Raw data
^^^^^^^^
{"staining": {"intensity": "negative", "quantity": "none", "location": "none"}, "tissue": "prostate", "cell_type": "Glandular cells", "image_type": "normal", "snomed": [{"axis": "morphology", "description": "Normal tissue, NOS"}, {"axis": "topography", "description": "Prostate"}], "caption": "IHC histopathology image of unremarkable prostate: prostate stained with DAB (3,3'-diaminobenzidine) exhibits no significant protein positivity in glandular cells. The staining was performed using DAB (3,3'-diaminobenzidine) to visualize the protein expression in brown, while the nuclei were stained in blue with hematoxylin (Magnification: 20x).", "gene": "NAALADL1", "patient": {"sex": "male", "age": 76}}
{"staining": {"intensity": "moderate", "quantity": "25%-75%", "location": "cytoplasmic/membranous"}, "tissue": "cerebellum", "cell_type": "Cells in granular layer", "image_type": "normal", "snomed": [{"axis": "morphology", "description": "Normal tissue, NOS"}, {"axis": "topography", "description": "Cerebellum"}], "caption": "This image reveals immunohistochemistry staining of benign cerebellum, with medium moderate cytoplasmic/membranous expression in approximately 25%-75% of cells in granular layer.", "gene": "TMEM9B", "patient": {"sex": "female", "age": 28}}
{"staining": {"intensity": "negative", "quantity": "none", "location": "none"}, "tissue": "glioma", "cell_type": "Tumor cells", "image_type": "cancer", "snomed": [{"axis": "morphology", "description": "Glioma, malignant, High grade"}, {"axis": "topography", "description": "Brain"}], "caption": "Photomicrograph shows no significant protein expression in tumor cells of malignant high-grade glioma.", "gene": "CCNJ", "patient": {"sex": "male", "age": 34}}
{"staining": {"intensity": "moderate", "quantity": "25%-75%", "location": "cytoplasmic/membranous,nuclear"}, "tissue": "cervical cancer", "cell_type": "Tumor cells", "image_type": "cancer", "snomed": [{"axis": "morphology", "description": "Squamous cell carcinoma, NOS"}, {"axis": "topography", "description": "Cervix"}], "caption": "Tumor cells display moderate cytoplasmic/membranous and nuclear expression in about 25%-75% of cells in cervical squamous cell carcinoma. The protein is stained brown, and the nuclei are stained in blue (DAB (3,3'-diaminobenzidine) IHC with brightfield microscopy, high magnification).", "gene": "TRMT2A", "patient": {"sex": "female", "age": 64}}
^^^^^^^^
Problem to solve
Your output must be the lines of the material above, from the first through the line that contains "shows no significant", copied exactly. Include both endpoints and nothing else.

Solved exercise
{"staining": {"intensity": "negative", "quantity": "none", "location": "none"}, "tissue": "prostate", "cell_type": "Glandular cells", "image_type": "normal", "snomed": [{"axis": "morphology", "description": "Normal tissue, NOS"}, {"axis": "topography", "description": "Prostate"}], "caption": "IHC histopathology image of unremarkable prostate: prostate stained with DAB (3,3'-diaminobenzidine) exhibits no significant protein positivity in glandular cells. The staining was performed using DAB (3,3'-diaminobenzidine) to visualize the protein expression in brown, while the nuclei were stained in blue with hematoxylin (Magnification: 20x).", "gene": "NAALADL1", "patient": {"sex": "male", "age": 76}}
{"staining": {"intensity": "moderate", "quantity": "25%-75%", "location": "cytoplasmic/membranous"}, "tissue": "cerebellum", "cell_type": "Cells in granular layer", "image_type": "normal", "snomed": [{"axis": "morphology", "description": "Normal tissue, NOS"}, {"axis": "topography", "description": "Cerebellum"}], "caption": "This image reveals immunohistochemistry staining of benign cerebellum, with medium moderate cytoplasmic/membranous expression in approximately 25%-75% of cells in granular layer.", "gene": "TMEM9B", "patient": {"sex": "female", "age": 28}}
{"staining": {"intensity": "negative", "quantity": "none", "location": "none"}, "tissue": "glioma", "cell_type": "Tumor cells", "image_type": "cancer", "snomed": [{"axis": "morphology", "description": "Glioma, malignant, High grade"}, {"axis": "topography", "description": "Brain"}], "caption": "Photomicrograph shows no significant protein expression in tumor cells of malignant high-grade glioma.", "gene": "CCNJ", "patient": {"sex": "male", "age": 34}}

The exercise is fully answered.